** START DATASET RECORDS **

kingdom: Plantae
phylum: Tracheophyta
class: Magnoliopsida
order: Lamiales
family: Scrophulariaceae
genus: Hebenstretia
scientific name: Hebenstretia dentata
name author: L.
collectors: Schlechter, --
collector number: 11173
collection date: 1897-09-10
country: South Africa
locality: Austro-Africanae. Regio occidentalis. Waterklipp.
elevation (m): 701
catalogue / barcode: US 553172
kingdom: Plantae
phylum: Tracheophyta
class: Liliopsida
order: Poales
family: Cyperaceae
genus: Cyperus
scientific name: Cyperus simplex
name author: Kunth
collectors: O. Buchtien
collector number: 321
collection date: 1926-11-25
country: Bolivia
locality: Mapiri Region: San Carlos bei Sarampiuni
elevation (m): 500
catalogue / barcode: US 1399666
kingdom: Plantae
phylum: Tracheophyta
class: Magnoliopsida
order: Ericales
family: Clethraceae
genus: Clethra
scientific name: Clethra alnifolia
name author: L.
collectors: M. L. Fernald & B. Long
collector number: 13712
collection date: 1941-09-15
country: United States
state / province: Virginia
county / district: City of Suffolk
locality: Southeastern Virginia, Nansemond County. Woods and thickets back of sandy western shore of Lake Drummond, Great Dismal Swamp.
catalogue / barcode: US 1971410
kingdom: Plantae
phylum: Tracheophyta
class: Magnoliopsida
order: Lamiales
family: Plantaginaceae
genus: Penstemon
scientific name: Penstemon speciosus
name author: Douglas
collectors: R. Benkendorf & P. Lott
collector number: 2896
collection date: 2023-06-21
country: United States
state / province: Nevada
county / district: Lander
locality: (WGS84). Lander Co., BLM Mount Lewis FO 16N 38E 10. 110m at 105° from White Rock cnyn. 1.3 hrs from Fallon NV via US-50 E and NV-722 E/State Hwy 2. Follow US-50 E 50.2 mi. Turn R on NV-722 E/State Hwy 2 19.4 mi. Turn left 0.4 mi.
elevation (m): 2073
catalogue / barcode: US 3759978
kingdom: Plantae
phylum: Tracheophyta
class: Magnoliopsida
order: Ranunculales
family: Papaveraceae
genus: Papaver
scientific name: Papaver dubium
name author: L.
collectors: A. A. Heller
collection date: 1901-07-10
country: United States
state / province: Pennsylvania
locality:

** END DATASET RECORDS **

- _SET PROBLEM_
In all of the records above, switch every occurrence of "collectors" to "collected by" and reproduce the lines with nothing else altered.

- _SOLUTION BELOW_
kingdom: Plantae
phylum: Tracheophyta
class: Magnoliopsida
order: Lamiales
family: Scrophulariaceae
genus: Hebenstretia
scientific name: Hebenstretia dentata
name author: L.
collected by: Schlechter, --
collector number: 11173
collection date: 1897-09-10
country: South Africa
locality: Austro-Africanae. Regio occidentalis. Waterklipp.
elevation (m): 701
catalogue / barcode: US 553172
kingdom: Plantae
phylum: Tracheophyta
class: Liliopsida
order: Poales
family: Cyperaceae
genus: Cyperus
scientific name: Cyperus simplex
name author: Kunth
collected by: O. Buchtien
collector number: 321
collection date: 1926-11-25
country: Bolivia
locality: Mapiri Region: San Carlos bei Sarampiuni
elevation (m): 500
catalogue / barcode: US 1399666
kingdom: Plantae
phylum: Tracheophyta
class: Magnoliopsida
order: Ericales
family: Clethraceae
genus: Clethra
scientific name: Clethra alnifolia
name author: L.
collected by: M. L. Fernald & B. Long
collector number: 13712
collection date: 1941-09-15
country: United States
state / province: Virginia
county / district: City of Suffolk
locality: Southeastern Virginia, Nansemond County. Woods and thickets back of sandy western shore of Lake Drummond, Great Dismal Swamp.
catalogue / barcode: US 1971410
kingdom: Plantae
phylum: Tracheophyta
class: Magnoliopsida
order: Lamiales
family: Plantaginaceae
genus: Penstemon
scientific name: Penstemon speciosus
name author: Douglas
collected by: R. Benkendorf & P. Lott
collector number: 2896
collection date: 2023-06-21
country: United States
state / province: Nevada
county / district: Lander
locality: (WGS84). Lander Co., BLM Mount Lewis FO 16N 38E 10. 110m at 105° from White Rock cnyn. 1.3 hrs from Fallon NV via US-50 E and NV-722 E/State Hwy 2. Follow US-50 E 50.2 mi. Turn R on NV-722 E/State Hwy 2 19.4 mi. Turn left 0.4 mi.
elevation (m): 2073
catalogue / barcode: US 3759978
kingdom: Plantae
phylum: Tracheophyta
class: Magnoliopsida
order: Ranunculales
family: Papaveraceae
genus: Papaver
scientific name: Papaver dubium
name author: L.
collected by: A. A. Heller
collection date: 1901-07-10
country: United States
state / province: Pennsylvania
locality:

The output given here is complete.